We say that type of incident does show and demonstrate questionable inconsistency and that when one looks at the reasoning of the Court of Appeal, Justice Buchanan, which we accept for the purposes of this argument that reasoning, that that reasoning shows that this is the type of case where in those not guilty verdicts or the majority of them, the likelihood is that the jury did make a finding adverse to the complainant’s credibility because they found her account inherently improbable or alternatively contradicted by other reliable evidence.  In those circumstances, that is a finding against her credibility and reliability and had the jury had that brought to their attention that they could use that in their deliberations, the result may well have been different.

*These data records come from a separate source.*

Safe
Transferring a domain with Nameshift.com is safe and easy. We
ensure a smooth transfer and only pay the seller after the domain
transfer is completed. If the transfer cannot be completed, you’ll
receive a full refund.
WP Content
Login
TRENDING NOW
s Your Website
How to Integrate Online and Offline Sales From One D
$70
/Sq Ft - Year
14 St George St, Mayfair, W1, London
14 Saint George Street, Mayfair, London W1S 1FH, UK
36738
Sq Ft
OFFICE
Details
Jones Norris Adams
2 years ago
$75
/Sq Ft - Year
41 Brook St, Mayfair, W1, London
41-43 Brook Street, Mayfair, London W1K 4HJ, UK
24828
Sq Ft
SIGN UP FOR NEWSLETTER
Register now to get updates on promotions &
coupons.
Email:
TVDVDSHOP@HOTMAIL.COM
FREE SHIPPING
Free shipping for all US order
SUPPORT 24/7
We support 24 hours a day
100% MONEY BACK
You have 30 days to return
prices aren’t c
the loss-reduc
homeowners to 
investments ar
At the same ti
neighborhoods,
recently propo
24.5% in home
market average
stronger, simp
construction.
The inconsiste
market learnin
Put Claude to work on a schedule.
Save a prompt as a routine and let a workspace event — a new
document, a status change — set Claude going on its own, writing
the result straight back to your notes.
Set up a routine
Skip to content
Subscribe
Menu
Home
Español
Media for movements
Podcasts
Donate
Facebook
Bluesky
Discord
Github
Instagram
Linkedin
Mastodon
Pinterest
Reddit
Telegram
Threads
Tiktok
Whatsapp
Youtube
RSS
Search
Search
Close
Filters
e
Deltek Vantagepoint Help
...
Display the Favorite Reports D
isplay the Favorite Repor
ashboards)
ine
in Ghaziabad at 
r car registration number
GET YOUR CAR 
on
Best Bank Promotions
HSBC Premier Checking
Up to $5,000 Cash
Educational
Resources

We say that our learned friend has misunderstood the point regarding the acquittals.  It is not a question that there was no evidence for the jury to consider.  It was the effect of what his Honour told them was the result of those not guilty verdicts, that is that you enter a not guilty verdict as the jury was entitled to believe having being told that it was of no effect, it was at an end; that when they came to consider there the counts before them and having determined to find the accused not guilty, they no doubt would have said, consistent with what his Honour had said, that is an end of the matter.  If the Court pleases.

HAYNE J:   Thank you, Mr Hill.

We are of the opinion that it is not arguable that there has been any miscarriage of justice in this case and for that reason special leave to appeal is refused.

Before parting with this case, my attention is drawn to the fact that a copy of the trial transcript has been filed in the Court.  Accordingly, it would seem, subject to anything that counsel would say to the contrary, that the earlier order pronounced should be extended so that it will read that pages 6 to 274 of the application book and the equivalent pages of the copy transcript filed in the Court, namely pages 22 to 324 of that transcript, not be open to search without leave of the Court or a Justice first had and obtained.

Does counsel wish to be heard about that aspect of the matter?

MR HILL:   No, your Honour.

MR HOLDENSON:   No, your Honour.

HAYNE J:   Very well.  Adjourn the Court to 2.00 pm on Tuesday, 14 September in Sydney.